1. Cash flow management is key.
Most startups fail for a variety of reasons, but one is far more common than others — running out of money. You need to know where every single dollar is coming from and where every single dollar is going.
2. Track and monitor all spending.
With a new startup, there are going to be expenses coming at you from every direction. Hiring a full-time staffer to handle the books in the beginning isn’t very budget-friendly, so use accounting software to remain organized.
Not only will this help with cash flow management, but it also makes it much easier when tax time rolls around every year. As you grow and the accounting becomes more complex, you will need to consider hiring a professional.
3. Limit your fixed expenses in the beginning.
In the beginning stages of a startup, keeping your expenses low is the key to longevity. You don’t need a huge elaborate office in the heart of your city or fully catered meals three times a day.
Operate thin so you can allocate the majority of your capital to growth, which will enable you to one day implement any perk you want. Too many startups focus on the wrong things — like fancy offices and over-the-top amenities — and forget that generating revenue should be their top priority.
4. Remain optimistic but prepare for the worst.
You never know what can happen when starting a business, so it is best to prepare yourself for the worst possible situation. Don’t quit your job and eliminate your main source of income until your business can replace that income.
Keep reserves — both personal and business — in an emergency savings account. You can never be too prepared for bad situations. Sadly, they do happen, often when you least expect them. As an entrepreneur, you are responsible for your retirement, so when you start making money consider things like a Roth IRA and some investments, even small ones. Anything is better than nothing — consider micro-investingopportunities or allocating funds on a monthly basis to an online platform like E*TRADE. I found their fees to be on the low side.
5. Every minute of your time has monetary value.
I’m going to keep this short and sweet: time is money.
Nothing has more monetary value than your time.
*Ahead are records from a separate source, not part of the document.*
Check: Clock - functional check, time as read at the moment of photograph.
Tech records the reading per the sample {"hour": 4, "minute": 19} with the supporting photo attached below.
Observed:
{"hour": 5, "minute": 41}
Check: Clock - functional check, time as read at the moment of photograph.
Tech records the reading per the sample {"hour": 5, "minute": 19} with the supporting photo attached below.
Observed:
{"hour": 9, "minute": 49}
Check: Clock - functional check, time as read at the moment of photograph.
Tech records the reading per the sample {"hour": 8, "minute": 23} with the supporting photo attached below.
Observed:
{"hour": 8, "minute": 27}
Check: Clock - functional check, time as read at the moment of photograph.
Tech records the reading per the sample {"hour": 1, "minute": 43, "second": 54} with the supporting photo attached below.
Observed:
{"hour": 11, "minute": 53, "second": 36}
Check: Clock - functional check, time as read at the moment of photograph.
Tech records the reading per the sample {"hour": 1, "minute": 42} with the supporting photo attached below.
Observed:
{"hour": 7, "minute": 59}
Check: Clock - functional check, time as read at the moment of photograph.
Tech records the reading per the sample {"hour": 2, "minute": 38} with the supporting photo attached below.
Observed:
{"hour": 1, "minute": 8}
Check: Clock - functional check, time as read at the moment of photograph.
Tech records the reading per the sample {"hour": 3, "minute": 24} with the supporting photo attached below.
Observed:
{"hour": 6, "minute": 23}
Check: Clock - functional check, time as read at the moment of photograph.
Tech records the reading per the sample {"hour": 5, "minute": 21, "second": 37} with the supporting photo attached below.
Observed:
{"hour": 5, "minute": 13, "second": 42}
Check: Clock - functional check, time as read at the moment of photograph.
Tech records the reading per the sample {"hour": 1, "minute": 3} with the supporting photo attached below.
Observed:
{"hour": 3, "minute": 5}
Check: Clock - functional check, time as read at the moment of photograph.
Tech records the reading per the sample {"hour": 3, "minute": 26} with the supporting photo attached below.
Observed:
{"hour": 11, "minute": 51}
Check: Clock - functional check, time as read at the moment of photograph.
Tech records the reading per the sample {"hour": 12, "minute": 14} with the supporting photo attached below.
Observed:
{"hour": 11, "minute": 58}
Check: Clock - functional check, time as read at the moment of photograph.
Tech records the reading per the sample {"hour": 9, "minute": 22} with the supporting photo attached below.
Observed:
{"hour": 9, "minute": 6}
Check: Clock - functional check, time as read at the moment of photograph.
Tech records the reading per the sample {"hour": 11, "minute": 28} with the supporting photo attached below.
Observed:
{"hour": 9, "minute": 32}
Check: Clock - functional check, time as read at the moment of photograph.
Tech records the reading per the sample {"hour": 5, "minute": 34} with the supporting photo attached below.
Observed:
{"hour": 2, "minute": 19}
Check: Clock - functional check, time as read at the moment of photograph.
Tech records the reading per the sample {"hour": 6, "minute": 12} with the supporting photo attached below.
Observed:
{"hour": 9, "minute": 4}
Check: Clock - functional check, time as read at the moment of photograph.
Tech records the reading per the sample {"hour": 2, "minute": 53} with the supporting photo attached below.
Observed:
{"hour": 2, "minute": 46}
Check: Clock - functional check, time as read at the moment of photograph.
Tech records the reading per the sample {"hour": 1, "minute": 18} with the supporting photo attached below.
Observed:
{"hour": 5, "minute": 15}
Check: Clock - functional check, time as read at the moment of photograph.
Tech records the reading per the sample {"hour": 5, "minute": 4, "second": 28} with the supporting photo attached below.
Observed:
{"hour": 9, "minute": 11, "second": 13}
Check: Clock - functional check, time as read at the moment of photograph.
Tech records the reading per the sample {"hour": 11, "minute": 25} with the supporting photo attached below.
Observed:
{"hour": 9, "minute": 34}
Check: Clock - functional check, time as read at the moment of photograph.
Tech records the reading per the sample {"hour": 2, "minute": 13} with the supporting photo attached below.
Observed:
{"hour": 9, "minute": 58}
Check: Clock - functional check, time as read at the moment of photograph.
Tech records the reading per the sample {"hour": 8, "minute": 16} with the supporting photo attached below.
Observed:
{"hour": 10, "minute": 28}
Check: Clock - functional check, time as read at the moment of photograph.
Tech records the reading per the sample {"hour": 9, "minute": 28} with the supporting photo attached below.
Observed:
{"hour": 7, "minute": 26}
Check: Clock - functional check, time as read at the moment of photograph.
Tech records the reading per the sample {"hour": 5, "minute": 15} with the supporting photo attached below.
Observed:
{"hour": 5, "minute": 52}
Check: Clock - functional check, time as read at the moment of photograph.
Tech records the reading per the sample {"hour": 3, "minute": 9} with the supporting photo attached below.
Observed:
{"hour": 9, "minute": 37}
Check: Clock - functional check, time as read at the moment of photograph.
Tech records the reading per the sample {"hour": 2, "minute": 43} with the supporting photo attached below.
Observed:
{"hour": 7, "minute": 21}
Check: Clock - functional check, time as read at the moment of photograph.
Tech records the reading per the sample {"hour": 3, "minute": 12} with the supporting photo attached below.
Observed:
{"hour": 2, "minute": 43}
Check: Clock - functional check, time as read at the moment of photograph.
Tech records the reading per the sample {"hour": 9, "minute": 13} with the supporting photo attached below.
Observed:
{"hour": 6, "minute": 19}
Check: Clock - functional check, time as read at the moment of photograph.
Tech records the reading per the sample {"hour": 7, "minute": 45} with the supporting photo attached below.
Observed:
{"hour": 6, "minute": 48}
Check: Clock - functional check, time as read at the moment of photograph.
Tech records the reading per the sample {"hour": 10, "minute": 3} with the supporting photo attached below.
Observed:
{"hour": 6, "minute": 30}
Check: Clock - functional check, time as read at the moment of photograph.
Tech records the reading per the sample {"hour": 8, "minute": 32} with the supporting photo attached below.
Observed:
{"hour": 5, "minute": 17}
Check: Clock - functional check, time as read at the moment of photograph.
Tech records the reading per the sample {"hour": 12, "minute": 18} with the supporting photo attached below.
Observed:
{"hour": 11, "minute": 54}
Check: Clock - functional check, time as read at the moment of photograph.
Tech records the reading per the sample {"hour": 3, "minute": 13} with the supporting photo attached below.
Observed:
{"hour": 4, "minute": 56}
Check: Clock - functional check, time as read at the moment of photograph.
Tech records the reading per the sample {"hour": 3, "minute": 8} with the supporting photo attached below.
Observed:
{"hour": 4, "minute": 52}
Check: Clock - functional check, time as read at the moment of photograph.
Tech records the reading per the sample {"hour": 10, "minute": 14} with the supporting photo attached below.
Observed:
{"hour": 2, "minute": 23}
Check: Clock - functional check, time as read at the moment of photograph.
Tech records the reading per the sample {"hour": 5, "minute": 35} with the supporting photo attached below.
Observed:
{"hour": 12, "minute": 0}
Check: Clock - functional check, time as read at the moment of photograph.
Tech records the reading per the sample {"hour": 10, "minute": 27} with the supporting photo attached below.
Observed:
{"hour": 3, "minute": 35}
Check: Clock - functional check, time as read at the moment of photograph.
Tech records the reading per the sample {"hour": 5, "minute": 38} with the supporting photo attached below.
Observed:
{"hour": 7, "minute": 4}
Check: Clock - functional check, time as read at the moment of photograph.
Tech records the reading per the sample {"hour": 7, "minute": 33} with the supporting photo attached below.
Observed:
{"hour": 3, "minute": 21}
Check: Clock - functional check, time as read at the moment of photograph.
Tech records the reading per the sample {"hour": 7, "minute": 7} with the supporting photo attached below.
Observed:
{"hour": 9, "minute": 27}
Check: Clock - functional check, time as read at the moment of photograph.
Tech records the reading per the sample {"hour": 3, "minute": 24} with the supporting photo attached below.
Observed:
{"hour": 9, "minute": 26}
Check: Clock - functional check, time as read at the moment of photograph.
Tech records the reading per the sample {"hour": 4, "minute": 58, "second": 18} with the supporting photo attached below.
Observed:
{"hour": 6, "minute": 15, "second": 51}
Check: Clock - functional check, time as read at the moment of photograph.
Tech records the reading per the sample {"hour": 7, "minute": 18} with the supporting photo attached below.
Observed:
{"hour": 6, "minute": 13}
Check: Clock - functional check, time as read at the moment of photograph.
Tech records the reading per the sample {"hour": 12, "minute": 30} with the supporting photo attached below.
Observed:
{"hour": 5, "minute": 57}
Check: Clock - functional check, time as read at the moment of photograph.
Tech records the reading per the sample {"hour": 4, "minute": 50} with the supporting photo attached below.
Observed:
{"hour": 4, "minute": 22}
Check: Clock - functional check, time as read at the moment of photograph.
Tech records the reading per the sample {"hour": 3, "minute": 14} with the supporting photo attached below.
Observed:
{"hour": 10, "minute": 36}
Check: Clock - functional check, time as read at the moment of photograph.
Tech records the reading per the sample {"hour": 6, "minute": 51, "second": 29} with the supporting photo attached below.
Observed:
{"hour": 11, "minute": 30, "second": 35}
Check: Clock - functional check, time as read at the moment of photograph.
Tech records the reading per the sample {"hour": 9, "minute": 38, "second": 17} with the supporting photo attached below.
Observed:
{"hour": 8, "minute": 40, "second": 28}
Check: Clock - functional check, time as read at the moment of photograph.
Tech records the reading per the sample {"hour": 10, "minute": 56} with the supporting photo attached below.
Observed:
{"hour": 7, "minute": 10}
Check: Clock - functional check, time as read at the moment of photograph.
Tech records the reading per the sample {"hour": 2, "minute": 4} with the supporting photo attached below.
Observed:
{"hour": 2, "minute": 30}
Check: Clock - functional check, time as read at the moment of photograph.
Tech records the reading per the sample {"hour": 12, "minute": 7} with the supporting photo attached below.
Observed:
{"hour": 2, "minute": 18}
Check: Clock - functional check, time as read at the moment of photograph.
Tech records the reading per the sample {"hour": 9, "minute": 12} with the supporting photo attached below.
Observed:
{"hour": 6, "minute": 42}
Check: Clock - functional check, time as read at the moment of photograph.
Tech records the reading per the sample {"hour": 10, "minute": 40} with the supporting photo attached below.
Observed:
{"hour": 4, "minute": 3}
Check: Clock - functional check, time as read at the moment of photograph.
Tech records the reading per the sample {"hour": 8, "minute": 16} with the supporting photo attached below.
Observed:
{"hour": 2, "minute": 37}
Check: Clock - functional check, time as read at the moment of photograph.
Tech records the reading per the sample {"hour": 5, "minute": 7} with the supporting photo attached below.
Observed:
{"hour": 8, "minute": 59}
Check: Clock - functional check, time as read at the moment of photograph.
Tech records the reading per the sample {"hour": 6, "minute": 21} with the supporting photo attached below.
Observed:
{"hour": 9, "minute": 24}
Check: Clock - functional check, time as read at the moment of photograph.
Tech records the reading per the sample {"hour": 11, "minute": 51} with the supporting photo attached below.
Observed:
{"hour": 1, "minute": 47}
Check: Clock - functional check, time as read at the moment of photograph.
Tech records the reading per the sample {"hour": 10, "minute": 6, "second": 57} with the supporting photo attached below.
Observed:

You only get so much of it every day, so take that into consideration when you are planning your schedule and day-to-day duties. Every second you spend doing something unrelated to your business is time (and money) wasted.
6. Focus on customer acquisition.
Without customers, you have no business. The sooner you figure out how to acquire customers and scale, the greater the chances are of your company making it. Once you identify different acquisition channels, work on optimization to lower your costs.
It’s impossible to test every possible acquisition channel at first, both in terms of time required and cost, so focus on the most lucrative opportunities. Once you successfully scale those, you’ll have the financial capability to explore other channels.
7. Make sure you pay yourself.
Your hard work and dedication to your business alone isn’t going to put food on your table — you need to pay yourself. While you don’t need to compensate yourself with a big fat salary in the beginning, make sure you pay yourself enough to live.
Give yourself enough to live comfortably and focus on building your business. When you eliminate personal financial stress, it allows you to stay ultra-focused on your business. You can’t eat ramen noodles forever. Give yourself some padding and comfort.
8. Establish financial goals.
Rather than just say, “I want to build a multi-million dollar company,” you need to break financial goals down into reachable and measurable ones.
Monthly, weekly or even daily revenue goals allow you to stay on track and make the adjustments necessary for constant growth. You can even set milestones to hit along the way, giving you a lot of smaller goals to constantly hit. Knocking out little goals can give you the confidence needed to keep powering through the entrepreneurial journey.